REPUBLIKA.CO.ID, JAKARTA -- Tim Komunikasi Publik Gugas Tugas Percepatan Penanganan Covid-19 dr Reisa Broto Asmoro mengatakan tes cepat Covid-19 tidak harus menyasar di semua kerumunan yang terjadi. Tes bisa dilakukan secara selektif.
"Ini hanya dilakukan apabila memang diperlukan," kata Reisa dalam konferensi pers virtual yang diselenggarakan Gugus Tugas Percepatan Penanganan Covid-19 di Jakarta, Sabtu.
Reisa menuturkan apabila suatu lokasi diduga berkaitan dengan ditemukannya kasus positif Covid-19 maka tes cepat masif dilakukan berdasarkan penyelidikan epidemiologi. Sedangkan tes cepat secara massal sering dilakukan di beberapa tempat keramaian, seperti pabrik, pasar dan kantor dengan tujuan menapis atau skrining.
Tes cepat bertujuan untuk meminimalkan jika ada orang yang membawa virus, tapi tidak sakit dan kemudian bepergian secara bebas. Orang tanpa gejala itu tentu akan membahayakan anggota masyarakat lain, terutama kelompok rentan, seperti orang tua atau lansia dan mereka yang memiliki penyakit penyerta.
"Tes cepat membantu kita menemukan orang yang harus dirawat agar segera sembuh dan tidak malah menimbulkan komplikasi dan membantu mengetahui jumlah orang yang membawa virus tapi tetap sehat," tuturnya.
Tes cepat juga penting dilakukan untuk menekan biaya sistem kesehatan, karena orang yang hasil tes cepatnya menunjukkan reaktif Covid-19 saja yang akan lanjut ke pemeriksaan laboratorium menggunakan metode polymerase chain reaction (PCR).
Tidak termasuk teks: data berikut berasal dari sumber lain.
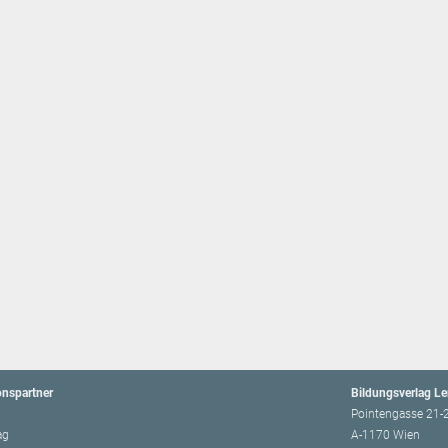
onspartner
Bildungsverlag L
Pointengasse 21-
ag
A-1170 Wien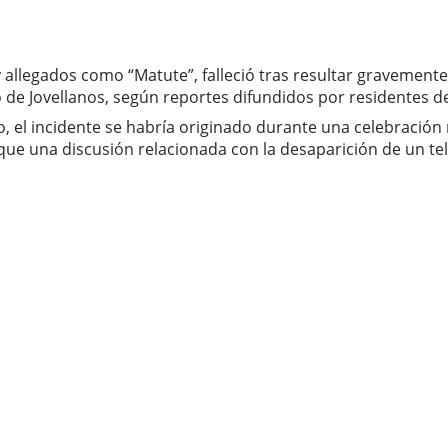
 allegados como “Matute”, falleció tras resultar gravement
o de Jovellanos, según reportes difundidos por residentes de
 el incidente se habría originado durante una celebración r
e una discusión relacionada con la desaparición de un tel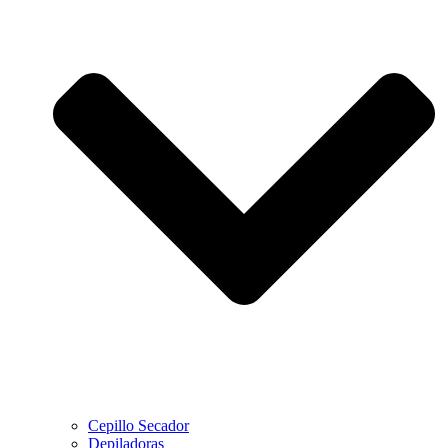
Cepillo Secador
Depiladoras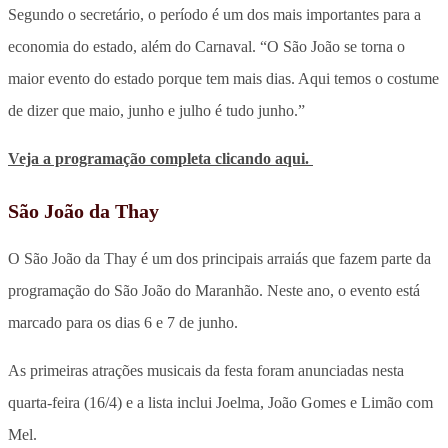
Segundo o secretário, o período é um dos mais importantes para a
economia do estado, além do Carnaval. “O São João se torna o
maior evento do estado porque tem mais dias. Aqui temos o costume
de dizer que maio, junho e julho é tudo junho.”
Veja a programação completa clicando aqui.
São João da Thay
O São João da Thay é um dos principais arraiás que fazem parte da
programação do São João do Maranhão. Neste ano, o evento está
marcado para os dias 6 e 7 de junho.
As primeiras atrações musicais da festa foram anunciadas nesta
quarta-feira (16/4) e a lista inclui Joelma, João Gomes e Limão com
Mel.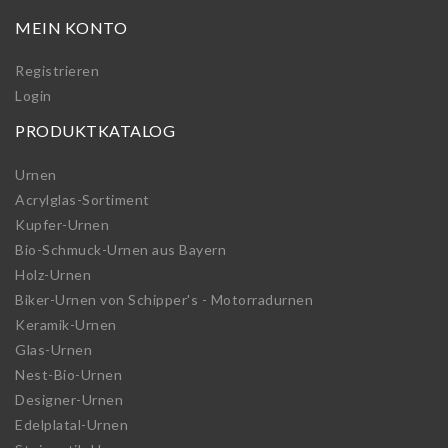
MEIN KONTO
Registrieren
Login
PRODUKTKATALOG
Urnen
Acrylglas-Sortiment
Kupfer-Urnen
Bio-Schmuck-Urnen aus Bayern
Holz-Urnen
Biker-Urnen von Schipper's - Motorradurnen
Keramik-Urnen
Glas-Urnen
Nest-Bio-Urnen
Designer-Urnen
Edelplatal-Urnen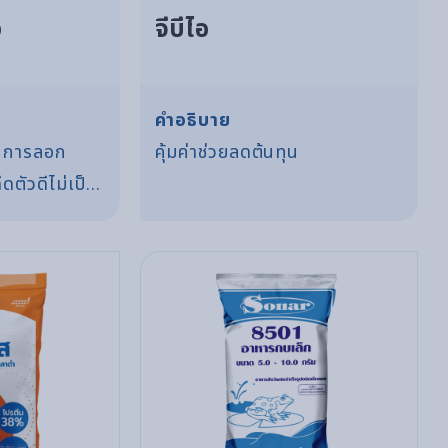
อ
จีบีไอ
คำอธิบาย
ในการลอก
คุ้มค่าช่วยลดต้นทุน
ดตัวดีไม่เป็น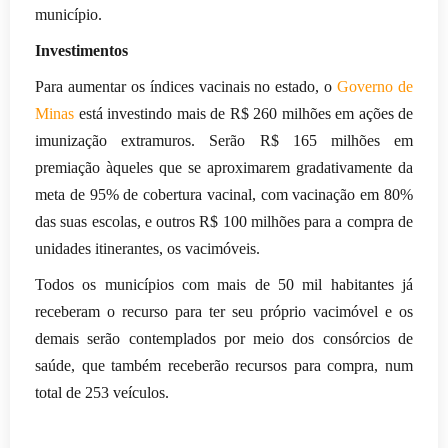
município.
Investimentos
Para aumentar os índices vacinais no estado, o
Governo de
Minas
está investindo mais de R$ 260 milhões em ações de
imunização extramuros. Serão R$ 165 milhões em
premiação àqueles que se aproximarem gradativamente da
meta de 95% de cobertura vacinal, com vacinação em 80%
das suas escolas, e outros R$ 100 milhões para a compra de
unidades itinerantes, os vacimóveis.
Todos os municípios com mais de 50 mil habitantes já
receberam o recurso para ter seu próprio vacimóvel e os
demais serão contemplados por meio dos consórcios de
saúde, que também receberão recursos para compra, num
total de 253 veículos.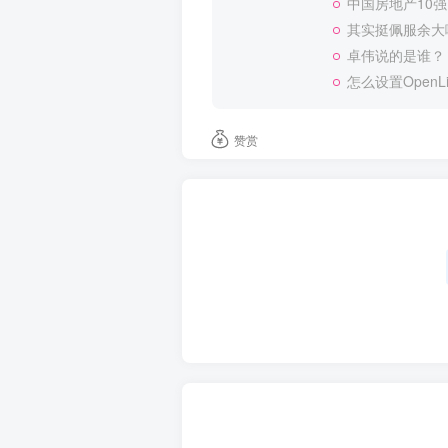
中国房地产10
其实挺佩服余大
卓伟说的是谁？
怎么设置OpenL
赞赏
Meskipun saat ini, ada lebih dari 200 laboratorium yang siap melakukan uji PCR, tapi itu tetap terbatas jika harus melakukan semua tes karena jumlah masyarakat Indonesia yang begitu banyak, yakni sekitar 270 juta jiwa penduduk.
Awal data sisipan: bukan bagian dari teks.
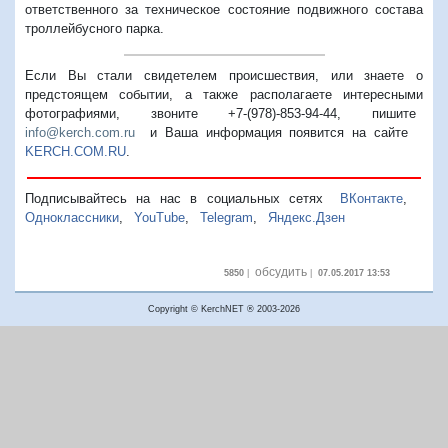
ответственного за техническое состояние подвижного состава
троллейбусного парка.
Если Вы стали свидетелем происшествия, или знаете о
предстоящем событии, а также располагаете интересными
фотографиями, звоните +7-(978)-853-94-44,
пишите
info@kerch.com.ru
и Ваша информация появится на сайте
KERCH.COM.RU
.
Подписывайтесь на нас в социальных сетях
ВКонтакте
,
Одноклассники
,
YouTube
,
Telegram
,
Яндекс.Дзен
обсудить
5850
|
|
07.05.2017 13:53
Copyright © KerchNET ® 2003-2026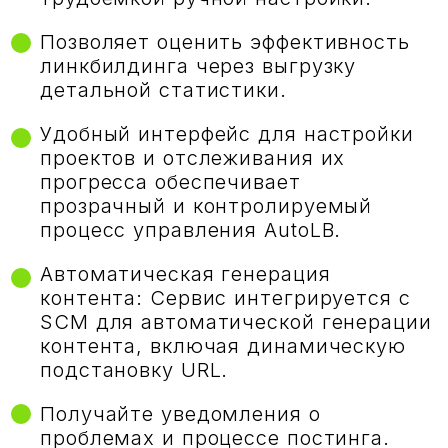
Позволяет оценить эффективность
линкбилдинга через выгрузку
детальной статистики.
Удобный интерфейс для настройки
проектов и отслеживания их
прогресса обеспечивает
прозрачный и контролируемый
процесс управления AutoLB.
Автоматическая генерация
контента: Сервис интегрируется с
SCM для автоматической генерации
контента, включая динамическую
подстановку URL.
Получайте уведомления о
проблемах и процессе постинга.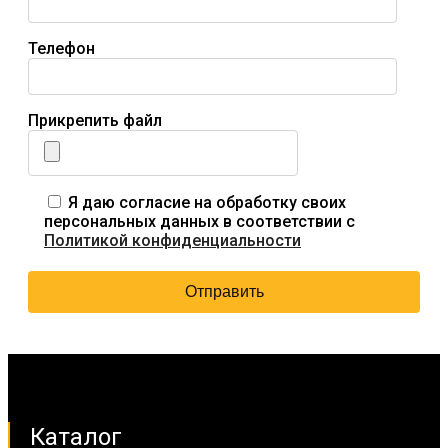
Телефон
Прикрепить файл
Я даю согласие на обработку своих
персональных данных в соответствии с
Политикой конфиденциальности
Каталог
"Meski sudah banyak, mesin PCR kita tetap terbatas, jadi tidak mungkin dan tidak direkomendasikan seluruh penduduk di Indonesia ini dilakukan uji usap dengan mesin PCR," tutur Reisa.
Hasil tes cepat juga berguna untuk mengetahui prevalensi yang menjadi basis data epidemiologi terkait seberapa banyak orang di Indonesia yang telah dan sedang terkena Covid-19.